On 10 April 2026, the European Commission published the first monitoring results under the revised Code of Conduct on Countering Illegal Hate Speech Online — the so-called "Code of Conduct+" that was folded into the Digital Services Act co-regulatory architecture on 20 January 2025. The headline is reassuring: of twelve signatory platforms, the five that received enough notices to be measured (Facebook, Instagram, TikTok, X and YouTube) largely met their commitment to review the majority of flagged content within 24 hours. The interesting result is buried lower in the release: every assessed platform except X classified a "significant share" of flagged cases as disputed or as outright errors.
The strongest case for the Code+
Before picking at the regime, it is worth stating fairly why Brussels built it. Illegal hate speech in Europe is not a rhetorical category — it is criminalised under Council Framework Decision 2008/913/JHA, which obliges Member States to punish public incitement to violence or hatred against groups defined by race, colour, religion, descent, or national or ethnic origin. Trusted reporters had spent years complaining that platforms responded slowly, inconsistently, and without feedback. Embedding the 2016 voluntary code into the DSA gives a metric (the 24-hour clock), a public scoreboard, and a way for the Commission to point to compliance evidence when it audits very large online platforms (VLOPs). That is a real upgrade in process discipline, and the platforms' decision to sign — even X — is itself a vote of confidence.
What the monitoring actually showed
The "mystery shopping" exercise ran from early November to mid-December 2025. Monitoring reporters — vetted civil-society and public-sector entities — submitted notifications and the Commission measured both response time and outcome. Per the Commission's announcement, the assessed platforms hit the 24-hour review target and provided systematic feedback. But four of the five — every platform other than X — flagged a substantial portion of submissions as disputed or as procedural errors. The Commission attributes some of the "error" volume to reporters using the wrong notification channel; it offers no equivalent explanation for the "disputed" share.
That divergence is the story. Either X is being unusually permissive in agreeing with the reporters' legal characterisation, or — more plausibly given X's well-publicised stance — the other four platforms are exercising more independent judgement over what national hate-speech law actually requires them to take down.
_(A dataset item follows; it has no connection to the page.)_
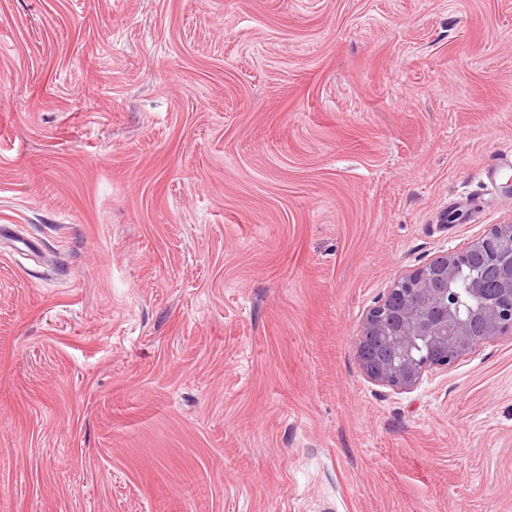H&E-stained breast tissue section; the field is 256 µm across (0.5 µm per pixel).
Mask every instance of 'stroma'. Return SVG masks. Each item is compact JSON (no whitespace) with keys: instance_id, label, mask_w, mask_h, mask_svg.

Neither option flatters the framework.
The definitional problem the Code+ does not solve
The Code's whole architecture rests on the assumption that "illegal hate speech" is a stable, knowable category that a platform can adjudicate in 24 hours. It is not. Framework Decision 2008/913/JHA harmonises only a narrow core, and Member States have transposed it inconsistently — some adding sexual orientation, gender identity, or disability as protected grounds; some criminalising genocide denial broadly; some narrowly. A post that is plainly criminal in Germany may be lawful — even constitutionally protected political speech — in Ireland or Sweden. A trusted-flagger network operating across all 27 jurisdictions is, by construction, going to disagree with platforms about edge cases. That four out of five platforms pushed back on "significant shares" of notices is not a compliance failure; it is the system surfacing exactly the contested judgements that elected courts, not 24-hour content reviewers, should be making.
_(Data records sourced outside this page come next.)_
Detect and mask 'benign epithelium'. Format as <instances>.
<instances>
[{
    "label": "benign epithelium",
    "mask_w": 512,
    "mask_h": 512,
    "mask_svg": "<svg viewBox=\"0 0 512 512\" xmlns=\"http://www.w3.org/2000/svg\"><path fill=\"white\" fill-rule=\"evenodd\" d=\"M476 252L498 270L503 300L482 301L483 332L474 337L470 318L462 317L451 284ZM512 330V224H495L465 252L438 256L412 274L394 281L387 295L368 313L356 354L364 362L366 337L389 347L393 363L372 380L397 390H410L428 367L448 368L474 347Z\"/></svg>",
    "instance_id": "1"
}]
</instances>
Why the 24-hour metric pulls the wrong way
DSA Article 16 already obliges hosting providers to act on notices of illegal content, and Articles 34–35 require VLOPs to mitigate "systemic risks" — a category whose breadth has long worried free-expression analysts. The CSIS Europe programme has noted that the DSA's hate-speech provisions risk "enforcement shaped by political or cultural biases rather than clear legal standards," and that the threat of fines up to 6% of global turnover creates an incentive structure that tilts toward over-removal. Layering a 24-hour stopwatch on top of that incentive does not improve accuracy — it reduces the time available for the kind of contextual review (irony, news reporting, counter-speech, political satire) that distinguishes a slur from a quotation of one.
The EFF, hardly an apologist for Big Tech, has been making the parallel case in its recommendations on the Digital Fairness Act: EU digital rule-making increasingly piles structural compliance obligations on intermediaries without specifying how to protect the speech being moderated in the process.
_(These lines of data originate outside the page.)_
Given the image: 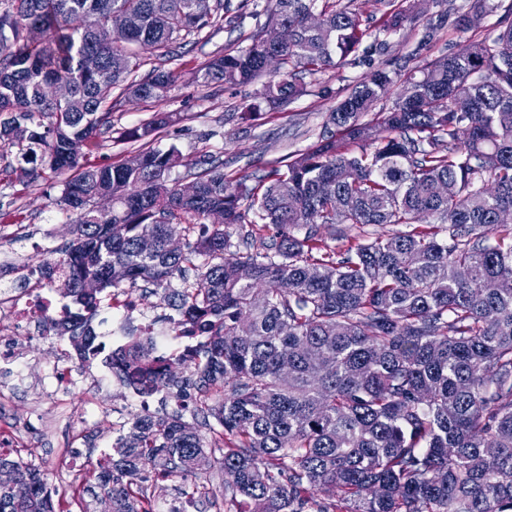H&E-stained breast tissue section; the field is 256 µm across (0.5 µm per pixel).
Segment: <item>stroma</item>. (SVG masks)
Instances as JSON below:
<instances>
[{"label": "stroma", "mask_w": 512, "mask_h": 512, "mask_svg": "<svg viewBox=\"0 0 512 512\" xmlns=\"http://www.w3.org/2000/svg\"><path fill=\"white\" fill-rule=\"evenodd\" d=\"M486 3L481 27L463 32L457 25L458 17L472 11L475 0H395L406 19L400 29L387 36L385 46L366 56L348 57L340 68L305 75L302 94L288 106L262 107L256 120L243 123L237 118L238 106L256 96L260 83L200 87L189 79L205 58L245 47L248 35L266 20V0H225V8L243 11L240 26L232 30L220 21L177 44L168 67L181 72L183 82L160 102L120 99L112 110L111 138L89 153L87 161L92 165L127 161L137 146L124 140V132L160 112L172 114L173 120L158 131L153 147L176 145L188 161L187 166L171 173L173 182H191L190 165L205 154L219 157L225 173L235 176L251 174L274 161H289L326 136L328 112L348 87L376 67L402 62L417 71L492 34L499 7L512 5V0ZM433 24L438 27L434 40L422 43L425 29ZM66 179V174L49 172L35 181H26L20 175L17 148L0 147V283L13 276L12 258L36 269L52 251L71 241V218L56 204ZM16 342L25 352L28 385L0 399V425L14 428L23 436L22 460L41 467L64 512H99L100 501L89 493L95 484L93 471L111 451L117 422L130 421L139 414L141 402H148L153 413L182 409L189 422L200 405L195 395L185 406H177L163 392L143 401L115 377L101 385L86 381L69 386L53 383L50 374L58 358L54 339L20 336ZM69 454L80 456V471L67 472L56 466V459ZM227 480V475L211 464L187 479L150 480L143 487L155 512H163L169 501L187 494L196 500L198 512H215L205 494H223Z\"/></svg>", "instance_id": "1"}]
</instances>
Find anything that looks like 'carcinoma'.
Segmentation results:
<instances>
[{"mask_svg": "<svg viewBox=\"0 0 512 512\" xmlns=\"http://www.w3.org/2000/svg\"><path fill=\"white\" fill-rule=\"evenodd\" d=\"M355 2L268 0L266 25L288 26V44L269 47L261 27L240 50L200 63L192 81L251 83L275 54L281 68L261 98L284 107L303 75L368 51ZM223 9L222 0H0V140L29 164L24 177L80 168L112 133L114 91L166 99L180 81L165 68L172 45ZM116 12L125 26L97 44L93 29ZM496 30L418 77L374 70L329 113L336 133L284 169L234 178L205 155L187 199L170 173L188 161L171 145L64 182L57 204L74 215L75 238L39 269L69 299L52 326L83 362L101 359L141 396L197 388L198 413L224 442L206 449L178 411L135 417L95 473L112 512H153L137 490L142 475L184 479L207 454L231 477L224 497L247 512L308 502L317 512H512V227L497 223L512 210V6ZM144 53L158 65L140 78ZM400 80L392 109L365 120ZM57 83L69 98L46 95ZM170 118L159 113L125 139L149 142ZM370 139L371 153L345 148ZM99 193L112 195L111 213L93 211ZM212 213L224 224L206 223ZM183 216L197 238L172 250L169 229ZM258 224L268 238L256 237ZM333 224L399 230L331 247L321 228ZM191 266L196 286L174 292L172 332L200 342L173 360L156 357L147 336L115 349L98 340L100 297L84 281L168 286ZM0 512H57L38 466L0 454Z\"/></svg>", "mask_w": 512, "mask_h": 512, "instance_id": "carcinoma-1", "label": "carcinoma"}]
</instances>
A proportionate path forward
The Commission deserves credit for publishing the numbers honestly — including the X anomaly — rather than claiming a uniform win. But the 2026 monitoring cycle should pivot. Three adjustments would keep the discipline while restoring proportion. First, treat dispute rates as a feature of healthy adversarial review, not a defect; the metric of interest is whether disputes are reasoned and consistently applied, not whether they happen. Second, publish per-Member-State breakdowns so it is visible when a notice was rejected because the alleged offence is not criminal in the user's jurisdiction. Third, separate the procedural commitment (timeliness, feedback, transparency) from the substantive question (was this actually illegal), and reserve the latter for courts and national regulators rather than co-regulatory pressure on private moderation queues.
The Code+ has done the easy part — it has made platforms answer the phone within a day. The harder part, which Brussels has not yet attempted, is admitting that what counts as illegal hate speech in Europe is not a question a content reviewer can answer in 24 hours, and building a regime that respects that limit instead of papering over it.